Posted September 15, 2016

Hands free driving, Icelandic style

You know the way some people ‘talk’ with their hands? My taxi driver was one of those people. I only wish I hadn’t discovered this as we hurtled along the road from Reykjavik to Keflavik. 

Our conversation began with him asking me where I was from. I told him I was Irish and that I’d been coming to Iceland for the last six years. He nodded approvingly. Encouraged by his response, I said I was thrilled to learn that 60% of Icelandic women have Irish roots. Genetics. An interesting topic, and as I was about to find out, the catalyst that unleashed the geeky social historian in him.

He was a big bloke, battered by a previous life working on the fishing boats. The last thing I expected from him was an erudite history lesson in genetics. But there you go: never judge a book by its cover and all that. 

Certain Icelandic gene types are more resilient to disease than others, he told me. Take the Black Death during the Middle Ages, for example … Sorry, what? I wasn’t sure how we’d got on to the subject of the Black Death but I remembered reading about it a while back. Didn’t it wipe out something like half the population of Iceland, I asked him. There was a brief pause as he considered this.

“I’ll google it,” he said.

I didn't think he'd google it there and then. 

With his mobile phone in his right hand and his left hand loosely on the steering wheel, he proceeded to search the internet. I sat in the back, nervously holding my breath each time the car veered into the other lane. My eyes were glued to the windscreen, watching for oncoming traffic. One of us had to.

His fixation with death was unnerving. And there was no easing up on speed as he read out each new nugget of information he came across. Not content with confirming the Icelandic death toll, he then wanted to know how many people in the world had died from the plague (an estimated 75 million, in case you want to know). I didn’t care. All I wanted was to make it to Keflavik in one piece. 

When he was done with researching the Black Death he moved on to imagining what a modern day pandemic might look like. He was sure that we were due one soon. Not HIV: that was now controllable. Not Ebola: that had been contained. What then? 

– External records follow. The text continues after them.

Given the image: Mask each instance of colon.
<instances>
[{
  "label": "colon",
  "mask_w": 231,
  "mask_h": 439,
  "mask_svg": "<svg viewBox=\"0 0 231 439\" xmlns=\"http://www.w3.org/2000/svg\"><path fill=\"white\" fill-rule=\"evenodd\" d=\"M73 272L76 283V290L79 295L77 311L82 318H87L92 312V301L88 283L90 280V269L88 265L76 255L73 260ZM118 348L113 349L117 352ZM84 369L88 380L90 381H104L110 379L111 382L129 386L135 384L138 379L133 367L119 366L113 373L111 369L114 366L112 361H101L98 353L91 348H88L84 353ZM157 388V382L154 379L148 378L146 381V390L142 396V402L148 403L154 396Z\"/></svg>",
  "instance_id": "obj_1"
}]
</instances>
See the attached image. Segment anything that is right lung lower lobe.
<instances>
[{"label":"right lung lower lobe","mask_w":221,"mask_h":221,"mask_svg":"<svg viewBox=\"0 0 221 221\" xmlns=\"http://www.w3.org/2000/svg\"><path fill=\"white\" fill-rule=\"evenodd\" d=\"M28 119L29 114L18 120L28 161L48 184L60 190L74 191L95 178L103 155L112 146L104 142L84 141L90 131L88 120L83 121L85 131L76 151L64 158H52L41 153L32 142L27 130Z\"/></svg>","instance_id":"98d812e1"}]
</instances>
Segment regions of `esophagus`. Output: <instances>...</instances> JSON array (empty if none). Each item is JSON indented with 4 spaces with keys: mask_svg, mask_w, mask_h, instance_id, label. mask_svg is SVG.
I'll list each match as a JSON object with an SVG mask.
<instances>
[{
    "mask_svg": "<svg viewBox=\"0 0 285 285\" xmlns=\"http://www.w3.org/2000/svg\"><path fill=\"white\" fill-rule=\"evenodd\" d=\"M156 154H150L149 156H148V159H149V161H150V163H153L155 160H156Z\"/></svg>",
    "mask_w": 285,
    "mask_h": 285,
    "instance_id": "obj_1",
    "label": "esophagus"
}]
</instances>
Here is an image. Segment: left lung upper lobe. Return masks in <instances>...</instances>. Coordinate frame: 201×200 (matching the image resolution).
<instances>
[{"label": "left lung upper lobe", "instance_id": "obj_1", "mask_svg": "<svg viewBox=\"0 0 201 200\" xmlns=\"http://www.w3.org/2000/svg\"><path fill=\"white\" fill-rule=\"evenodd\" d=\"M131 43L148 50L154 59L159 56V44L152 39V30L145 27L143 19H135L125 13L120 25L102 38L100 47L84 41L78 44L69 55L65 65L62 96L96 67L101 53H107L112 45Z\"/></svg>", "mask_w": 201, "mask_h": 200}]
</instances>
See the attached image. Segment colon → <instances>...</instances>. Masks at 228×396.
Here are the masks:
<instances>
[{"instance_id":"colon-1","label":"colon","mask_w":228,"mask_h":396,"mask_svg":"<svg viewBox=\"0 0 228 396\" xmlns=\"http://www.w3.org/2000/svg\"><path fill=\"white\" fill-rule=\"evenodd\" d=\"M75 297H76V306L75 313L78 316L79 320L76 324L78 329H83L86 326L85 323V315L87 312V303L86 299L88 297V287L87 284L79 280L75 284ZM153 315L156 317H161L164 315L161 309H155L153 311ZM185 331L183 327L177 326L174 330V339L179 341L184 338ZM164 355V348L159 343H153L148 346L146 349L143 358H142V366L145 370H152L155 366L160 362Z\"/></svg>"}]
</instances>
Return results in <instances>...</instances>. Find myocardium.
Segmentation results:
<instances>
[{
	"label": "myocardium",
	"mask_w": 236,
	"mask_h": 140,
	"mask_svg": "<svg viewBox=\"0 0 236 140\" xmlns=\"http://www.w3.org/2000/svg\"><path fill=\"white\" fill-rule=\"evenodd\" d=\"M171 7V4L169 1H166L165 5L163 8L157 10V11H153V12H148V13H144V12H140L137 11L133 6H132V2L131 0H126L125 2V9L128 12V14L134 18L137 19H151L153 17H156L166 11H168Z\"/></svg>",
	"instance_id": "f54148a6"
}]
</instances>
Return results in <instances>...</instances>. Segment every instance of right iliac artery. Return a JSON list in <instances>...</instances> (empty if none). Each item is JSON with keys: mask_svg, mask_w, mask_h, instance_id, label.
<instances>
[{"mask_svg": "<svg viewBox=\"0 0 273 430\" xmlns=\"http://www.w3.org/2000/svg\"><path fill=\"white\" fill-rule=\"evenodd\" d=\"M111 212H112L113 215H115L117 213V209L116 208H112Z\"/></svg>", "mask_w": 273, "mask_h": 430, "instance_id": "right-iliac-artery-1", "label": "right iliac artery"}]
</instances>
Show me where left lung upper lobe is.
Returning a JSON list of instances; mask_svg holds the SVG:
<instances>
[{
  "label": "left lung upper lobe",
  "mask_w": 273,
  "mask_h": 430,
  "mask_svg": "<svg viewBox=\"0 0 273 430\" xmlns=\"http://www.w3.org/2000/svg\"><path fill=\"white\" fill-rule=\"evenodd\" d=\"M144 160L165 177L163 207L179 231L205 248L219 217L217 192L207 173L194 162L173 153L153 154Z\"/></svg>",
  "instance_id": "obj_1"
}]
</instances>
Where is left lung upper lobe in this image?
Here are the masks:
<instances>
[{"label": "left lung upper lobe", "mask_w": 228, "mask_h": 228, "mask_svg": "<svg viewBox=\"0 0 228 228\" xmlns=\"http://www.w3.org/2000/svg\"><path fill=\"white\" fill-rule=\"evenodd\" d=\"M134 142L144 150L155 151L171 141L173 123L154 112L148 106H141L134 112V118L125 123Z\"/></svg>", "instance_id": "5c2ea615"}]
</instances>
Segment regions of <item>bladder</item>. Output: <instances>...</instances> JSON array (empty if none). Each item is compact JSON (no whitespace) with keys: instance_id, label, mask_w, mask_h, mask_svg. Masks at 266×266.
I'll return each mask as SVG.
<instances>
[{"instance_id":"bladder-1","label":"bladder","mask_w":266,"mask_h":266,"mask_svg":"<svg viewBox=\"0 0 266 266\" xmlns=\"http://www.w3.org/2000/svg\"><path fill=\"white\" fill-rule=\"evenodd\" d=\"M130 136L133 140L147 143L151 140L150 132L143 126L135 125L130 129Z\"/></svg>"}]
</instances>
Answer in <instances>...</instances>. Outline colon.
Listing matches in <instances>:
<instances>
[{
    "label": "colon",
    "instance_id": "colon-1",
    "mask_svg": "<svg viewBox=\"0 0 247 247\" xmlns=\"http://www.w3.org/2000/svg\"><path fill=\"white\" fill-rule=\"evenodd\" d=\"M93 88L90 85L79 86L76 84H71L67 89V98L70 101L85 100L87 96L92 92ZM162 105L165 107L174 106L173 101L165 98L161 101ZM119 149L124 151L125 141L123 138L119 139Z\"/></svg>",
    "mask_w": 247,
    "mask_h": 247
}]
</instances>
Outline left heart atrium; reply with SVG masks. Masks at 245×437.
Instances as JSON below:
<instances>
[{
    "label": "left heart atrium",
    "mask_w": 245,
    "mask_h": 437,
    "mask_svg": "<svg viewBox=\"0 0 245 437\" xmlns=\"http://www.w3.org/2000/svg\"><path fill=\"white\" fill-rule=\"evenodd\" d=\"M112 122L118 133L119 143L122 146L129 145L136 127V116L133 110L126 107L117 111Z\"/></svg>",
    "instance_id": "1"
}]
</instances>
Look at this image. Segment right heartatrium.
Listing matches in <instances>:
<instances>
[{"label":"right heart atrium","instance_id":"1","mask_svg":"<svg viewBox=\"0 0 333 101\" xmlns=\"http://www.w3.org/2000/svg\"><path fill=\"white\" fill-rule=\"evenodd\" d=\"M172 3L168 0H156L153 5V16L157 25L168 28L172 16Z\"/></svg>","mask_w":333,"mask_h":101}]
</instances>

It was at this point that he burst out laughing. He’d been ruminating on the future decimation of the world’s population. What was funny about that? It turned out he wasn’t a closet psychopath. All this talk of disease had simply reminded him of his friend.

The unfortunate friend had recently caught a disease that left him screaming with pain every time he pissed. 

“It stings. It stings,” he squealed, mimicking his discomfort. My taxi driver was not a man you could see dispensing a sympathetic pat on the shoulder. “All red and …”

He gave me a graphic impression of a throbbing penis (he’d taken both hands off the wheel to do this).

“Swollen?” I suggest.

“Yes. Big. Sore.” He was now crying with laughter. “My friend got Chlamydia.”